实体识别 Named Entity Recognition
实体识别是识别出文本中具有特定意义的实体,其常有三种分类:
- 实体类: 人名、地名、机构名、商品名、商标名等等
- 时间类: 日期、时间
- 数字类: 生日、电话号码、QQ号码等等
实体识别的方法也可以分为三种:
- 基于规则 Linguistic grammar-based techniques
基于语言语法的技术主要是用规则的方法,在工程的实现方面上的应用就是写很多的正则表达(RegEx),这种方式可以解决部分时间类、和数字类命名实体的识别。 - 统计学习 Statistical models
统计的方法目前主要是HMM和CRF模型,也是当前比较成熟的方式。 - 深度学习 Deep Learning models
深度学习的方法是目前最为流行的方式,特别是RNN系列的DL模型,其可以吸收到更多的文本语义信息,其效果是当前最好的。
polyglot实体识别的训练语料来源于维基百科(WIKI),其训练好的模型并没有初次安装,需要下载相应的模型。polyglot支持40种语言的实体类(人名、地名、机构名)的识别。

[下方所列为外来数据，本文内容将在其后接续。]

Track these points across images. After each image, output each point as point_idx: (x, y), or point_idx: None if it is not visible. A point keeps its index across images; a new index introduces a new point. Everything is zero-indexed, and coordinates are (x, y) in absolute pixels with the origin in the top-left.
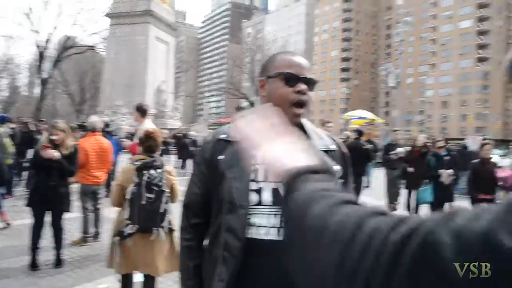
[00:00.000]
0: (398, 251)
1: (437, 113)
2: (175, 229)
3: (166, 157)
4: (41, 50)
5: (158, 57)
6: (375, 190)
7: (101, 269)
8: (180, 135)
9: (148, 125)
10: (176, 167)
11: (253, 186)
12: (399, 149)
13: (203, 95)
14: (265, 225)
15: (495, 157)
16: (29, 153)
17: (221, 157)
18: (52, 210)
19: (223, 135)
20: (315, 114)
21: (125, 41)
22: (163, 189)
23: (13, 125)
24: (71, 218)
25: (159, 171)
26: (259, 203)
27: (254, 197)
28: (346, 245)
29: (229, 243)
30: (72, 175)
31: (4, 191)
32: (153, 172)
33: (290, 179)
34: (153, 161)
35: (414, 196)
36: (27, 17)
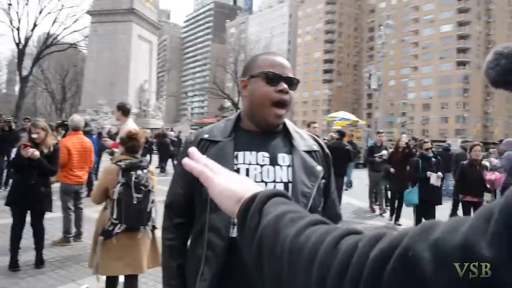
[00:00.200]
0: (378, 267)
1: (418, 115)
2: (157, 226)
3: (149, 156)
4: (21, 47)
5: (140, 56)
6: (357, 191)
7: (83, 269)
8: (160, 133)
9: (130, 124)
10: (157, 166)
11: None
12: (384, 152)
13: (186, 95)
14: None
15: None
16: (13, 152)
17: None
18: (31, 209)
19: (206, 135)
20: (298, 115)
21: (107, 39)
22: (150, 189)
23: None
24: (52, 218)
25: (145, 171)
26: None
27: None
28: (324, 265)
29: (212, 242)
30: (53, 174)
31: None
32: (140, 172)
33: (247, 205)
34: (140, 161)
35: (397, 197)
36: (6, 13)
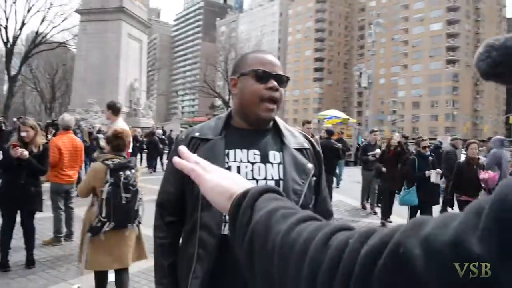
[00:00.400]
0: (369, 263)
1: (408, 113)
2: (142, 222)
3: (139, 156)
4: (9, 46)
5: (130, 54)
6: (349, 189)
7: (74, 269)
8: (149, 132)
9: (120, 123)
10: (148, 166)
11: None
12: (378, 150)
13: (177, 94)
14: None
15: (463, 157)
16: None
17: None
18: (21, 209)
19: (197, 133)
20: (289, 113)
21: (97, 38)
22: (138, 188)
23: None
24: (42, 217)
25: (133, 171)
26: None
27: None
28: (315, 260)
29: (204, 240)
30: (43, 174)
31: None
32: (128, 173)
33: (239, 201)
34: (128, 161)
35: (389, 196)
36: None
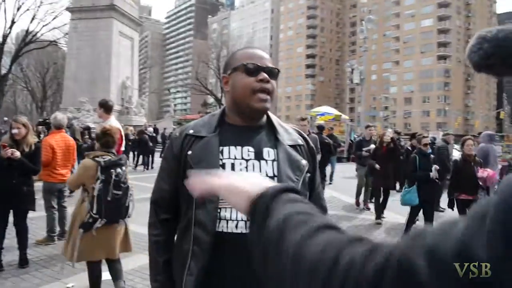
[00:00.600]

>>> from polyglot.downloader import downloader >>> print(downloader.supported_languages_table("ner2", 3)) 1. Polish 2. Turkish 3. Russian 4. Indonesian 5. Czech 6. Arabic 7. Korean 8. Catalan; Valencian 9. Italian 10. Thai 11. Romanian, Moldavian, ... 12. Tagalog 13. Danish 14. Finnish 15. German 16. Persian 17. Dutch 18. Chinese 19. French 20. Portuguese 21. Slovak 22. Hebrew (modern) 23. Malay 24. Slovene 25. Bulgarian 26. Hindi 27. Japanese 28. Hungarian 29. Croatian 30. Ukrainian 31. Serbian 32. Lithuanian 33. Norwegian 34. Latvian 35. Swedish 36. English 37. Greek, Modern 38. Spanish; Castilian 39. Vietnamese 40. Estonian
模型下载
下载英文和中文实体识别的模型
$ python >>> import polyglot >>> !polyglot download ner2.en ner2.zh embeddings2.zh embeddings2.en [polyglot_data] Downloading package ner2.en to [polyglot_data] Downloading package ner2.zh to [polyglot_data] Downloading package embeddings2.zh to [polyglot_data] Downloadinuserackage embeddings2.en to [polyglot_data] /home/user/polyglot_data...
Example
导入依赖
>>> from polyglot.text import Text
实体识别
>>> Text(text_cn).entities [I-ORG([u'东京'])] >>> Text(text_en).entities) [I-LOC([u'Tokyo'])] >>> Text(text_mixed).entities) [I-ORG([u'东京'])]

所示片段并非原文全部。